Maranchara is a small coastal village. A private company has been awarded rights to mine nuclear fuel from the coast in Maranchara by Home Minister Thomas Chacko. There is a political sex scandal and a legal battle within which Minister Chacko, Nandhan Menon, Anuradha Nandan and Thankamma (a local leader) are involved. The plot takes a turn when Anuradha obtains a video clip of the minister collaborating with police and corporates. They plan to kill innocent people who are occupying land with potential mineral resources by staging a plane crash. Nandhan is kidnapped by gangsters working for the minister to lure Anuradha into returning the video.

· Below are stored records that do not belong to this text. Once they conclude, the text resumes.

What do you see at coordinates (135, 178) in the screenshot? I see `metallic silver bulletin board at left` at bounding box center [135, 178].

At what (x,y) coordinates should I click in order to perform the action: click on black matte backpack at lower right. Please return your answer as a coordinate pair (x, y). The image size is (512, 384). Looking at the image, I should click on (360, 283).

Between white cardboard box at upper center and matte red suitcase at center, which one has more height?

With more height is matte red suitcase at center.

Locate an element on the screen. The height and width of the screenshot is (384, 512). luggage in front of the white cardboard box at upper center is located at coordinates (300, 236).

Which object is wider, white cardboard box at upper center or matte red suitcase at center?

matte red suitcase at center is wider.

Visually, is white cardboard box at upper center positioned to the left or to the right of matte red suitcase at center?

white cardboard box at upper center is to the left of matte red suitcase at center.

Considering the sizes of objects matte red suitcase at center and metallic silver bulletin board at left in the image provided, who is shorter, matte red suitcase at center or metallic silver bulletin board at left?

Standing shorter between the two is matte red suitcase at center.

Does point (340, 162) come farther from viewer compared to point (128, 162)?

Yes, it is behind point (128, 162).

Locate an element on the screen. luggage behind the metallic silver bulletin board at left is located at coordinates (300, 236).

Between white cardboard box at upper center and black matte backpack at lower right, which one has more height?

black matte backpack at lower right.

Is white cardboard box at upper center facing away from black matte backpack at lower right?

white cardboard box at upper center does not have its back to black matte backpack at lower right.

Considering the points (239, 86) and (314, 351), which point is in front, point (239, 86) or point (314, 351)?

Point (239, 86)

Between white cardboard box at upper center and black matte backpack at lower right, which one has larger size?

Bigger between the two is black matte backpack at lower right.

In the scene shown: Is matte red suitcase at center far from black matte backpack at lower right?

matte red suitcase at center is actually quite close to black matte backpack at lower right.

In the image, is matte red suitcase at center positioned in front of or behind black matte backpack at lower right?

By sheer coincidence, Sathyanathan gets involved. Unlike normal bystanders, he and Driver Nair decide to join the couple in the fight to save the people of Maranchara, Nandhan Menon and Anuradha. They team up and decide to show the video clip to the Chairman of Right TV, where Anuradha is working. When it is telecasted via their channel, all the play and decision of Minister fails and he is dismissed. Nandhan sends an SMS to Anuradha where he is held hostage. But Anuradha has already gone to her office with her co-workers, sent by the chairman. Sathyanathan gets the SMS sent to Anuradha's phone (she forgets the phone in backseat of taxi). As informed by Nandhan in SMS, driver drops Sathyanathan to Aluva railway station and the driver leaves without charging him. Sathyanathan catches the passenger train and reaches the location, pulls the chain and gets down and seen Nandhan and takes him to the hospital. With no other word said or heard, he leaves the hospital. Later that night, he reaches home and switches on the TV in which he see the interview with Mr. and Mrs Nandhan Menon thanking him, the person unknown to them. The next morning, Sathyanathan resumes with his daily life.

==Cast==

- Sreenivasan as Sathyanathan
- Dileep as Advocate Nandhan Menon
- Mamta Mohandas as Anuradha Nandhan
- Jagathy Sreekumar as Home Minister Thomas Chacko
- Nedumudi Venu as Driver Nair
- Lakshmi Sharma as Gayathri
- Madhu as Balan Kurup, Right TV Chairman
- Harisree Ashokan as Varghese, Sathyanathan's friend
- Manikuttan as Sudheendran
- Anandsami as Anali Shaji
- Sreejith Ravi as Sunny
- Anoop Chandran as Unni, Sathyanathan's friend
- Kochu Preman as Jaffer, Sathyanathan's friend
- T. P. Madhavan as Thankappan, Sathyanathan's friend
- Sona Nair as Thankamma Rajan
- Shivaji Guruvayoor as Ajayan, Station Master
- Manikandan Pattambi as Minister's assistant
- Anandkumar as Alex Koshy
- Valsala Menon as Sathyanathan's mother
- Lishoy as D.G.P. Alexander
- Saju. V. J. as Circle Inspector Baby
- Jobi Moothedathu as Sivan
- Pala Aravindan as M.D.
- Sibi Kuruvila as Sajan
- Master Vineet Vinayaka as Sathyanathan's son
- Nilambur Ayisha as Nasibu Umma
- Shandy as Journalist
- Revathy as Sathyanathan's daughter
- Krishna Praba as receptionist

==Awards==

- Lohithadas Puraskaram for Best Screenplay
The film won the first Lohithadas Puraskaram for Best Screenplay, an award to commemorize screenwriter A.K. Lohithadas.

- Dubai AMMA Awards
- Best Socially Committed movie
- Best Debut director - Ranjith Sankar
- Best Villain - Jagathy Sreekumar

- Asianet Film Awards
- Best Character Actor - Sreenivasan
- Best screenplay - Ranjith Sankar

- Kerala Film Critics Award
- Best Popular movie
- Special Jury Award for direction - Ranjith Sankar

- Vanitha Nippon Awards
- Best Villain - Jagathy Sreekumar

- Mathrubhumi Amritha Awards
- Most Popular actor - Sreenivasan

- World Malayali Council - Kairali Awards
- Best Screenplay - Ranjith Sankar

- Surya TV Awards
- Best Debut director - Ranjith Sankar
- Best Villain - Jagathy Sreekumar

- V. Santharam Awards
- Best Debut director (Nomination)

- Filmfare Awards
- Best Director (Nomination)
- Best Actress (Nomination)

- Jaihind Awards
Best Villain - Jagathy Sreekumar

- SouthScope Awards
- Best Director (Nomination)
- Best Actress (Nomination)

==Soundtrack==

The soundtrack of Passenger, features one song which is the theme song of the movie, is composed by Bijibal and sung by Vineeth Sreenivasan

| SL No. | Song | Performer |
|---|---|---|
| 1 | Ormathirivil kandu marannoru | Vineeth Sreenivasan |

==Box office==
The film was superhit at box-office.